TASK TO CARRY OUT: Return the lines below that carry the word "улица".

----

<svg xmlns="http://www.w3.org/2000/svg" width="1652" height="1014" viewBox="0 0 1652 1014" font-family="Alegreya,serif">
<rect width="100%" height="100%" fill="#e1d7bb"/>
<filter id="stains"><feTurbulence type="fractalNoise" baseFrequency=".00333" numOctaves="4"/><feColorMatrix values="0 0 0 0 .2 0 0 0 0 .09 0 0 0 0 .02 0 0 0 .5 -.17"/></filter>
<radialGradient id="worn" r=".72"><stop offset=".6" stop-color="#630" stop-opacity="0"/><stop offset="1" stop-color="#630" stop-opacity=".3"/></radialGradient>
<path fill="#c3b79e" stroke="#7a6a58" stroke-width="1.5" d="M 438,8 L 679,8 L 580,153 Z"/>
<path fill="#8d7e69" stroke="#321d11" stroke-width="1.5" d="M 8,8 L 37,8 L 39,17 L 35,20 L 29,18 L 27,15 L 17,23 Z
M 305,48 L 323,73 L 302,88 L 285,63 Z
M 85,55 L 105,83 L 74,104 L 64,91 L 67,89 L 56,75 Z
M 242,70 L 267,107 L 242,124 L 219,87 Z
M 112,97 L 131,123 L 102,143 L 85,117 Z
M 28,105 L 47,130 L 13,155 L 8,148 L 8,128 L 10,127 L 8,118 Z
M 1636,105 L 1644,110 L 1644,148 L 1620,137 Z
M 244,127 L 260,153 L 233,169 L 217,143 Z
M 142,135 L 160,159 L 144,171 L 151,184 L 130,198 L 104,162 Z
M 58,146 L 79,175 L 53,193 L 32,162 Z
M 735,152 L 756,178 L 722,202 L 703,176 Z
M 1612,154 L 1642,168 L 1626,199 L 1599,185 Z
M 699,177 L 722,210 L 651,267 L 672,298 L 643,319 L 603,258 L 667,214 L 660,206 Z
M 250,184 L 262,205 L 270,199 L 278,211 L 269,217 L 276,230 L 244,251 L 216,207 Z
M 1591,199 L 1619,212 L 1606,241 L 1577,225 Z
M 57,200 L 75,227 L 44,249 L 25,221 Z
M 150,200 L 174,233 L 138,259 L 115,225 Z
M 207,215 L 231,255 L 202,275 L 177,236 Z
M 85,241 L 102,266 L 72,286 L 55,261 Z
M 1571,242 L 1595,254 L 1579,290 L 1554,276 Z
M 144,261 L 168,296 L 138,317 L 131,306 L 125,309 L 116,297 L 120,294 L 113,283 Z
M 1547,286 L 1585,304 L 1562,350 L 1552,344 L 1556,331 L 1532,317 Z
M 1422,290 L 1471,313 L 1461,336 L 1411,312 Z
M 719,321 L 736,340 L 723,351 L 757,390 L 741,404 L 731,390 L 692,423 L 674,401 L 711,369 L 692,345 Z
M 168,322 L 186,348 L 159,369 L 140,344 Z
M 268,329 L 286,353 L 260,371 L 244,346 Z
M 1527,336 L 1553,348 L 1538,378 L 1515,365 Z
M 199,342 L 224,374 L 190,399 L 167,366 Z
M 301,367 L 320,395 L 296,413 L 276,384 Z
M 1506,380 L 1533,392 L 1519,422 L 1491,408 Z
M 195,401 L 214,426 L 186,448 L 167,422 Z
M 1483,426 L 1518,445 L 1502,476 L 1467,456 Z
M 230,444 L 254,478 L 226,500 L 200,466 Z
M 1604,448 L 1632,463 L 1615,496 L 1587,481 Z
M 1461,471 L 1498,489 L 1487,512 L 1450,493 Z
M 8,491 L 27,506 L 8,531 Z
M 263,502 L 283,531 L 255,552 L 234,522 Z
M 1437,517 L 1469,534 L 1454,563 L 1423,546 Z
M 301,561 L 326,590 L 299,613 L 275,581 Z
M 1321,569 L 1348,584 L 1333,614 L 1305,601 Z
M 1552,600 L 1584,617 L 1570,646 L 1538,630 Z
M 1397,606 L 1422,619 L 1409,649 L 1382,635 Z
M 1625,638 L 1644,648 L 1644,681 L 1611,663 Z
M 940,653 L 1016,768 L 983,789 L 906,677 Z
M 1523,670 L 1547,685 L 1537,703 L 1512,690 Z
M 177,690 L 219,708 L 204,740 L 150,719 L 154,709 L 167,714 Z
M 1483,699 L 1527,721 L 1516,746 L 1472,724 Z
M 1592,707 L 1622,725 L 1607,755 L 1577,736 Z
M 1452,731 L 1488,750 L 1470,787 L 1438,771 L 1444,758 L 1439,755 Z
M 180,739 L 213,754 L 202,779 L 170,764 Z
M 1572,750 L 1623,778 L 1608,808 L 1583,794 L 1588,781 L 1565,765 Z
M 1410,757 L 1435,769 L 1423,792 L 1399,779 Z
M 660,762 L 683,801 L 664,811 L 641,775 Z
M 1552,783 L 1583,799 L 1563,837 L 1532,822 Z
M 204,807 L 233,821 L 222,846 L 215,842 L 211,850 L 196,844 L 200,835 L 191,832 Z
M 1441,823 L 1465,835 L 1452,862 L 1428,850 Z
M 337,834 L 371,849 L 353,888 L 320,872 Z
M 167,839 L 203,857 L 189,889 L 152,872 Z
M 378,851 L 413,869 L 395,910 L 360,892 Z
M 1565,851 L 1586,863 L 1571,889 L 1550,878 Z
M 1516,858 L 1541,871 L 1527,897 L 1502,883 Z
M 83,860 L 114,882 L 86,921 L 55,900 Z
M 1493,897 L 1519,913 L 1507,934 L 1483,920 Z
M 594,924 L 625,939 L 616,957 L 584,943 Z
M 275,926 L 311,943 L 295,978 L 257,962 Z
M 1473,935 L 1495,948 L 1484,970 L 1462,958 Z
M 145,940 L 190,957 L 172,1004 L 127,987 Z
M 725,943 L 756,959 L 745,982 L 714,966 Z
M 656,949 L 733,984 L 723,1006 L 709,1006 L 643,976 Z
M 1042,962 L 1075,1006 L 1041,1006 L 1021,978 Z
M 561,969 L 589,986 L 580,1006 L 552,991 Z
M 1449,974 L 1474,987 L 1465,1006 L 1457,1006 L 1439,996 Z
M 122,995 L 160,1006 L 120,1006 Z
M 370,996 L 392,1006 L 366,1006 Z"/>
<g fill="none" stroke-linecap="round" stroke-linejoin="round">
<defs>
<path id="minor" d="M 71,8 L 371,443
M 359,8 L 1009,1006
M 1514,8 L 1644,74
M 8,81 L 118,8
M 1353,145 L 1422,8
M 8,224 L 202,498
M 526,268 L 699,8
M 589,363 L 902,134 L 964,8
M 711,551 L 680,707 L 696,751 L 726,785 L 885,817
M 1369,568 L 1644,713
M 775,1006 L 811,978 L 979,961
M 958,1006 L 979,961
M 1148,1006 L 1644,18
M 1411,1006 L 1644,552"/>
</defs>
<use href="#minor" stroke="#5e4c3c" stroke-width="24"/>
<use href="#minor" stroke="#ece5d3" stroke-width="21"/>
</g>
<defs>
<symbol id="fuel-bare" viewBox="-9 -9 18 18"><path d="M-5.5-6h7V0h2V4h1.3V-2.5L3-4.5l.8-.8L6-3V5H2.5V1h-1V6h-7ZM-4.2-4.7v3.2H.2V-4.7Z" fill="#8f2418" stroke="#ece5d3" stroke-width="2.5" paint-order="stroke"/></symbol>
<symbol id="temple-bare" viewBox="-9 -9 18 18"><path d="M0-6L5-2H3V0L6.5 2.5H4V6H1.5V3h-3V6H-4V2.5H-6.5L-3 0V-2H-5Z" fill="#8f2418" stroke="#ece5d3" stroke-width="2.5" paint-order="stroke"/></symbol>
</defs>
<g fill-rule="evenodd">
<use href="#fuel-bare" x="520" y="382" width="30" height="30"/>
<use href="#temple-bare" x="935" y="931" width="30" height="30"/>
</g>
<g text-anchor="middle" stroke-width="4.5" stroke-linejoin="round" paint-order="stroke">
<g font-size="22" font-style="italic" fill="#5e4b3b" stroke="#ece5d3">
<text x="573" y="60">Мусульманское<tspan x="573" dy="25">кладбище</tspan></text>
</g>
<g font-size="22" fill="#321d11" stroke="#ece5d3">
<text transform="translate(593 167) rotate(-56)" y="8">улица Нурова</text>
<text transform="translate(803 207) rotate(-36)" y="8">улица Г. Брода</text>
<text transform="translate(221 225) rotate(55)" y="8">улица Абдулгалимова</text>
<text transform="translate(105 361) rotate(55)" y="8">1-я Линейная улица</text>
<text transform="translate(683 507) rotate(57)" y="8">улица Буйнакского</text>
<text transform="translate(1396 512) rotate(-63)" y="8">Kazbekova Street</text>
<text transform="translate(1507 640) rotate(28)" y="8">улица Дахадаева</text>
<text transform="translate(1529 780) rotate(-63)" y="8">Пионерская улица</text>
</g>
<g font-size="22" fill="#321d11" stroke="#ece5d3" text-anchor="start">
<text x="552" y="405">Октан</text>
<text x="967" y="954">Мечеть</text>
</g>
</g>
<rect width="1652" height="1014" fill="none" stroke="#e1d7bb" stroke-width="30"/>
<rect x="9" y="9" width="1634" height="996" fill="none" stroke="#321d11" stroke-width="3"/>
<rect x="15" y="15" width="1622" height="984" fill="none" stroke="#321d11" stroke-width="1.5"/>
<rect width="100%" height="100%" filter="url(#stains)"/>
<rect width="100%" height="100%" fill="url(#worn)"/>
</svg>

----

SOLUTION:
<text transform="translate(593 167) rotate(-56)" y="8">улица Нурова</text>
<text transform="translate(803 207) rotate(-36)" y="8">улица Г. Брода</text>
<text transform="translate(221 225) rotate(55)" y="8">улица Абдулгалимова</text>
<text transform="translate(105 361) rotate(55)" y="8">1-я Линейная улица</text>
<text transform="translate(683 507) rotate(57)" y="8">улица Буйнакского</text>
<text transform="translate(1507 640) rotate(28)" y="8">улица Дахадаева</text>
<text transform="translate(1529 780) rotate(-63)" y="8">Пионерская улица</text>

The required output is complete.